» Try it
Go through the records line by line and work out how many lines hold the word "ROHS". Answer with the number only.

(Dataset entries)
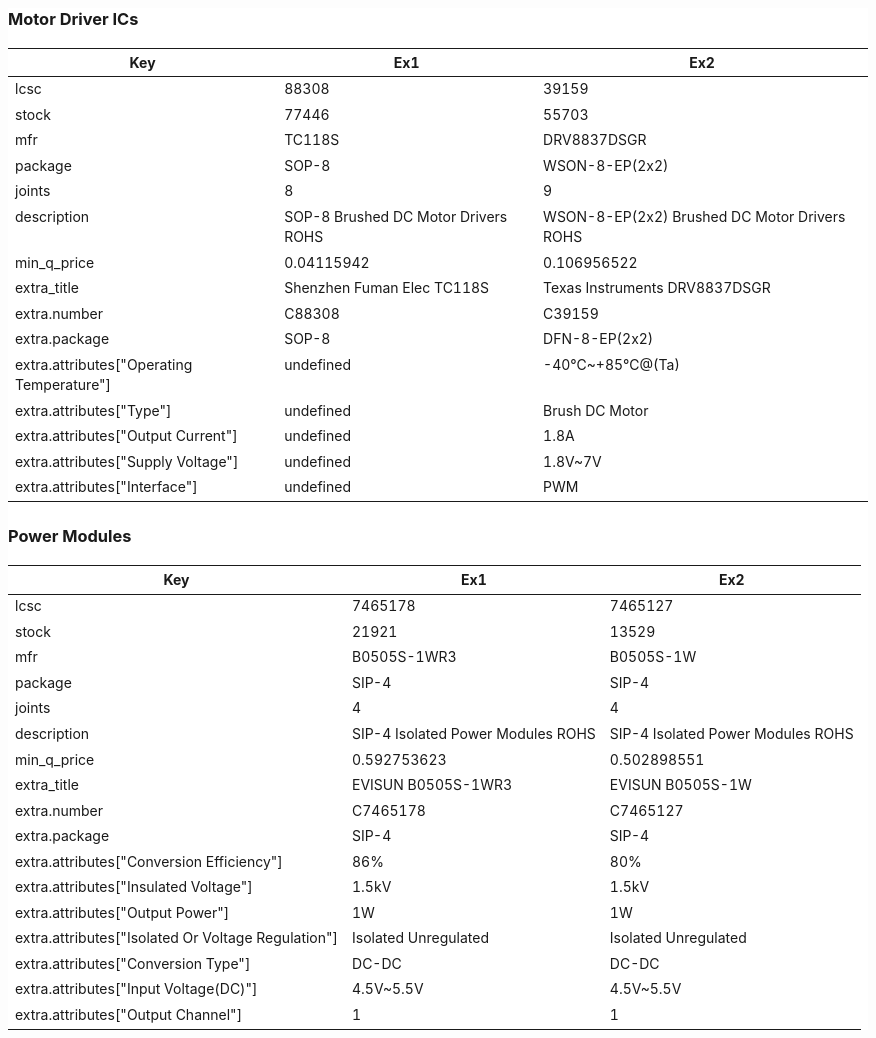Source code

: ### Motor Driver ICs

| Key | Ex1 | Ex2 |
| --- | --- | --- |
| lcsc | 88308 | 39159 |
| stock | 77446 | 55703 |
| mfr | TC118S | DRV8837DSGR |
| package | SOP-8 | WSON-8-EP(2x2) |
| joints | 8 | 9 |
| description | SOP-8 Brushed DC Motor Drivers ROHS | WSON-8-EP(2x2) Brushed DC Motor Drivers ROHS |
| min_q_price | 0.04115942 | 0.106956522 |
| extra_title | Shenzhen Fuman Elec TC118S | Texas Instruments DRV8837DSGR |
| extra.number | C88308 | C39159 |
| extra.package | SOP-8 | DFN-8-EP(2x2) |
| extra.attributes["Operating Temperature"] | undefined | -40℃~+85℃@(Ta) |
| extra.attributes["Type"] | undefined | Brush DC Motor |
| extra.attributes["Output Current"] | undefined | 1.8A |
| extra.attributes["Supply Voltage"] | undefined | 1.8V~7V |
| extra.attributes["Interface"] | undefined | PWM |

### Power Modules

| Key | Ex1 | Ex2 |
| --- | --- | --- |
| lcsc | 7465178 | 7465127 |
| stock | 21921 | 13529 |
| mfr | B0505S-1WR3 | B0505S-1W |
| package | SIP-4 | SIP-4 |
| joints | 4 | 4 |
| description | SIP-4  Isolated Power Modules ROHS | SIP-4  Isolated Power Modules ROHS |
| min_q_price | 0.592753623 | 0.502898551 |
| extra_title | EVISUN B0505S-1WR3 | EVISUN B0505S-1W |
| extra.number | C7465178 | C7465127 |
| extra.package | SIP-4 | SIP-4 |
| extra.attributes["Conversion Efficiency"] | 86% | 80% |
| extra.attributes["Insulated Voltage"] | 1.5kV | 1.5kV |
| extra.attributes["Output Power"] | 1W | 1W |
| extra.attributes["Isolated Or Voltage Regulation"] | Isolated Unregulated | Isolated Unregulated |
| extra.attributes["Conversion Type"] | DC-DC | DC-DC |
| extra.attributes["Input Voltage(DC)"] | 4.5V~5.5V | 4.5V~5.5V |
| extra.attributes["Output Channel"] | 1 | 1 |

» Answer section
2